Ela ali. Mão na bolsa. Cadê a chave? Cadê a droga da chave. Não podia entrar em casa sem ela. E tudo que era queria era entrar. Chuva caindo. Ensopada. As lagrimas secas. Dentro dela, inundações. Estava com ele, claro. Tinha que estar. E ela pensa em voltar. Mas não queria.
Sem retorno, claro. Mas como entrar então? Como recolher cacos espalhados pela sala? Arrebentar de vez as mãos nas paredes. Cabeças. Peito batendo. Rápido, rápido. Ninguém. Solidão e sem chaves.
Casa. Por que fora morar em uma casa? Mais fácil seria em um apartamento. Pediria ao porteiro: - Deixe-me entrar. Perdi-me lá dentro. E nada das chaves. Batons, retratos, carteira de identidade para saber quem era. No momento, nada.

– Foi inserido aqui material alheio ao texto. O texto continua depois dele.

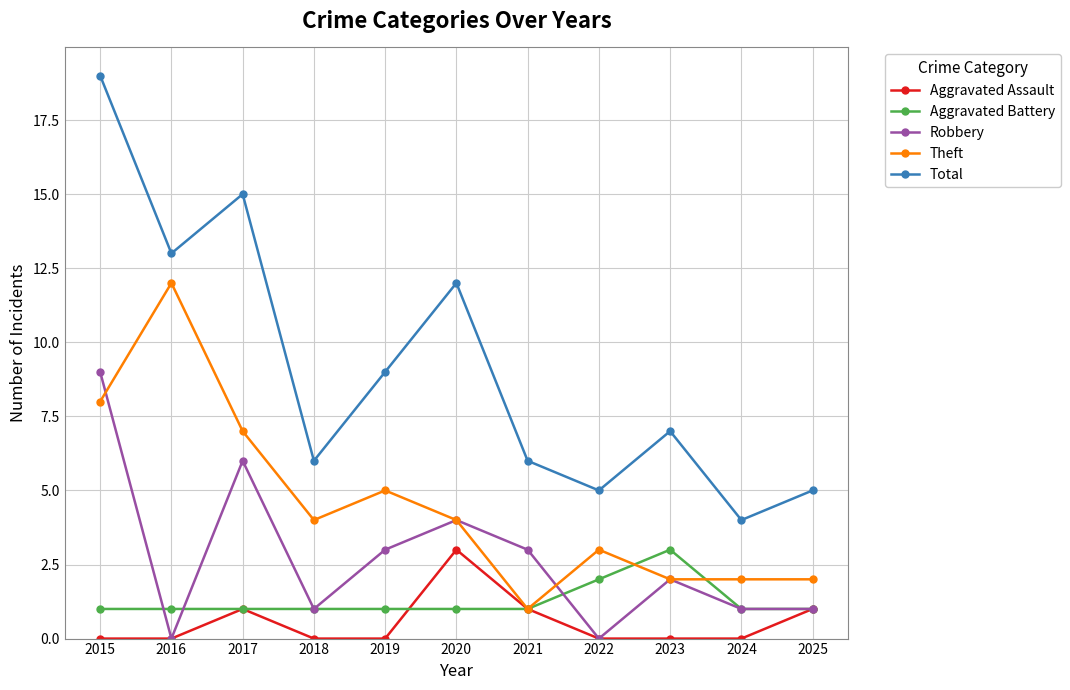

What is the difference between the Total values at 2021 and 2015?

13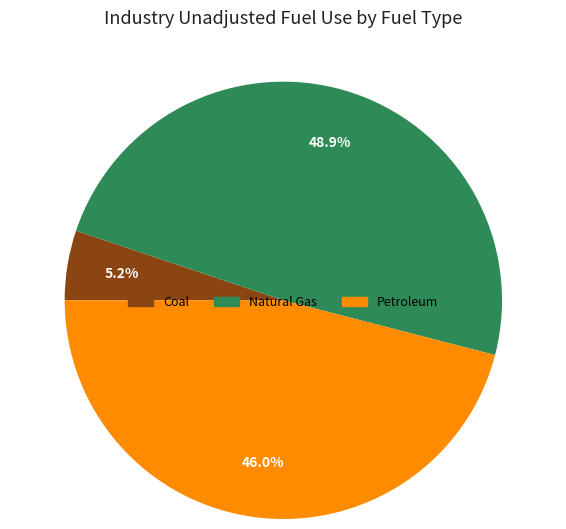

To the nearest percent, what is the combined percentage of Natural Gas and Petroleum?

95%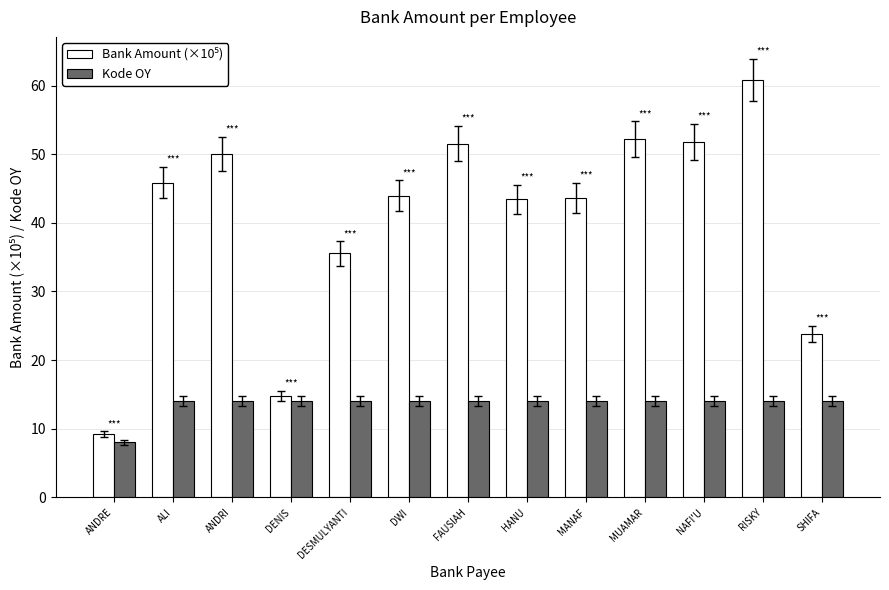

What is the difference between the Kode OY values at ANDRE and ALI?

6.0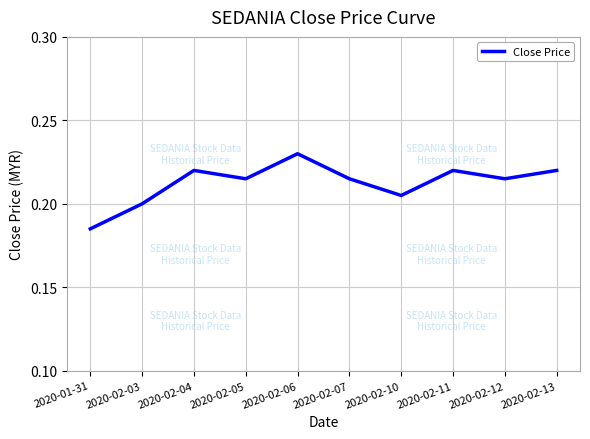

What is the sum of the values at 2020-02-06 and 2020-02-12?

0.4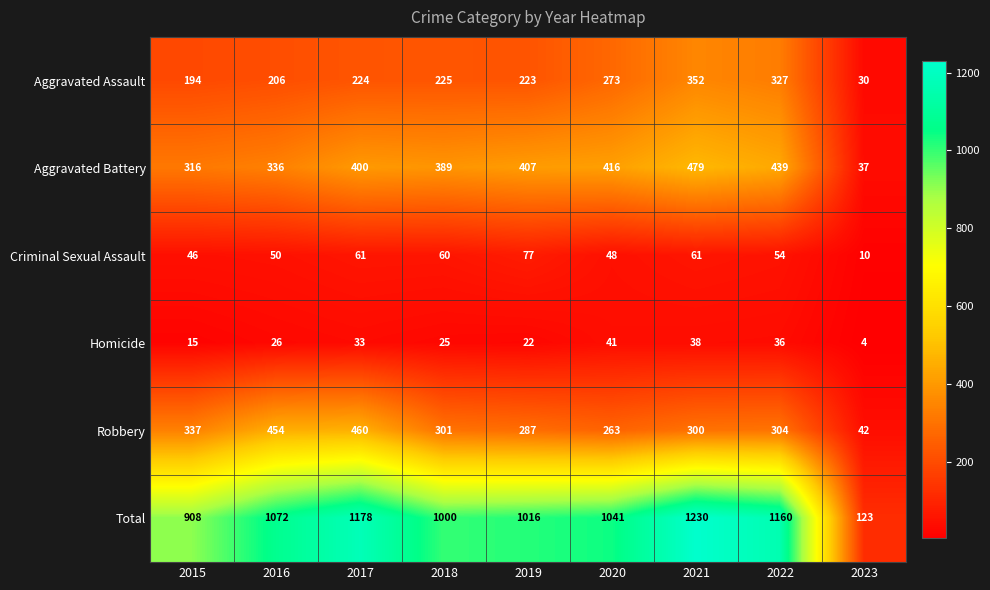

What is the greatest value displayed?

1230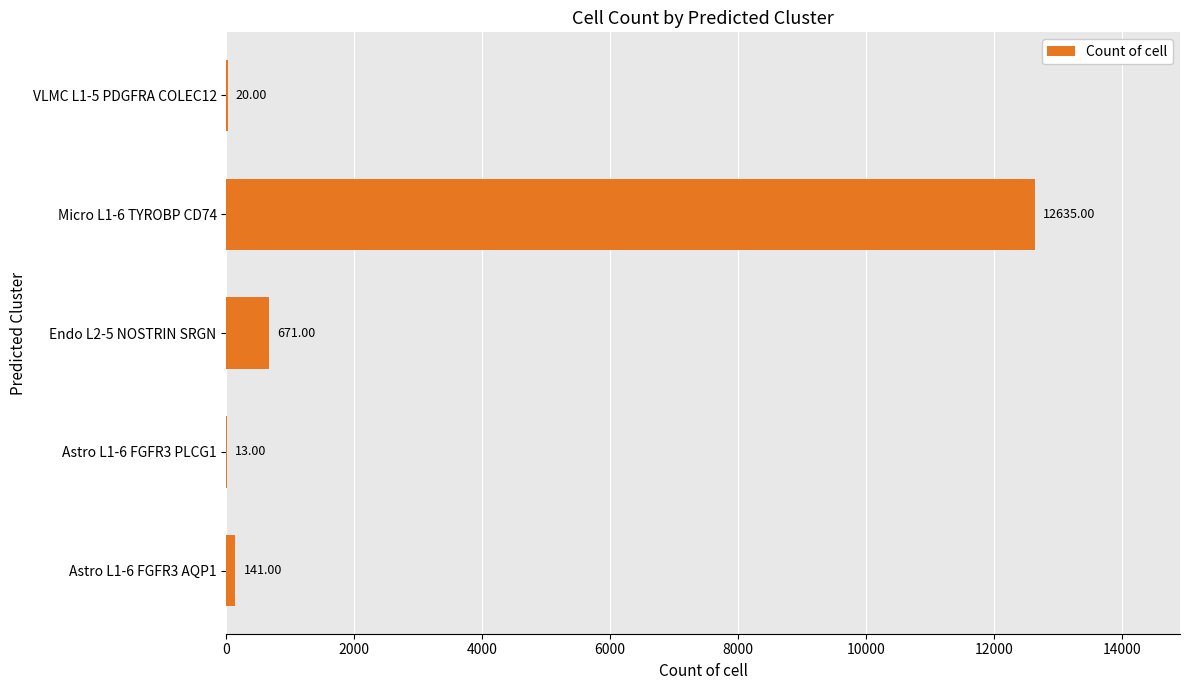

What is the change in value from Astro L1-6 FGFR3 PLCG1 to Endo L2-5 NOSTRIN SRGN?

+658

Um carro, luz. Derruba tudo no tapete. Bem-vindo ao lar. Irônico. Escova de dente, pasta, um sabonete de motel. Fragmentos. As lágrimas chegam. Misturam com a chuva. Da casa ao lado cheiro de bolo. Saudades da mãe.
Ir para casa da mãe. Não pode. Ouvir o: "eu te avisei que não daria certo. Ele não presta”.
Maldita chave! Está com ele. Certeza. Fez de propósito, para que ela voltasse. Mas, nunca mais piso aqui. Última frase dita assim, com forças profundas. Senta no meio-fio.
– Que foi, nunca viu não? Menina de bicicleta. Vizinha. Passa correndo. Tudo espalhado. Espelhos, batons que nunca usara. Um chicle de menta. Pedaços de fotos. Dela. Passado. Dele.
Relembra caminhos. Estradas. Desertos sentimentos. Claro. Vislumbra o brilho das chaves sobre a escrivaninha. Dele. Voltar? Nunca, jamais. Sentada no meio-fio, pensa no ridículo da situação. A vida espalhada aos seus pés. O caminho sem volta. A porta trancada. E a chuva caindo docemente sobre seus cabelos. Ri. Gargalhada triste.
A menina da bicicleta corre para casa. - Mãe, a moça ai do lado enlouqueceu!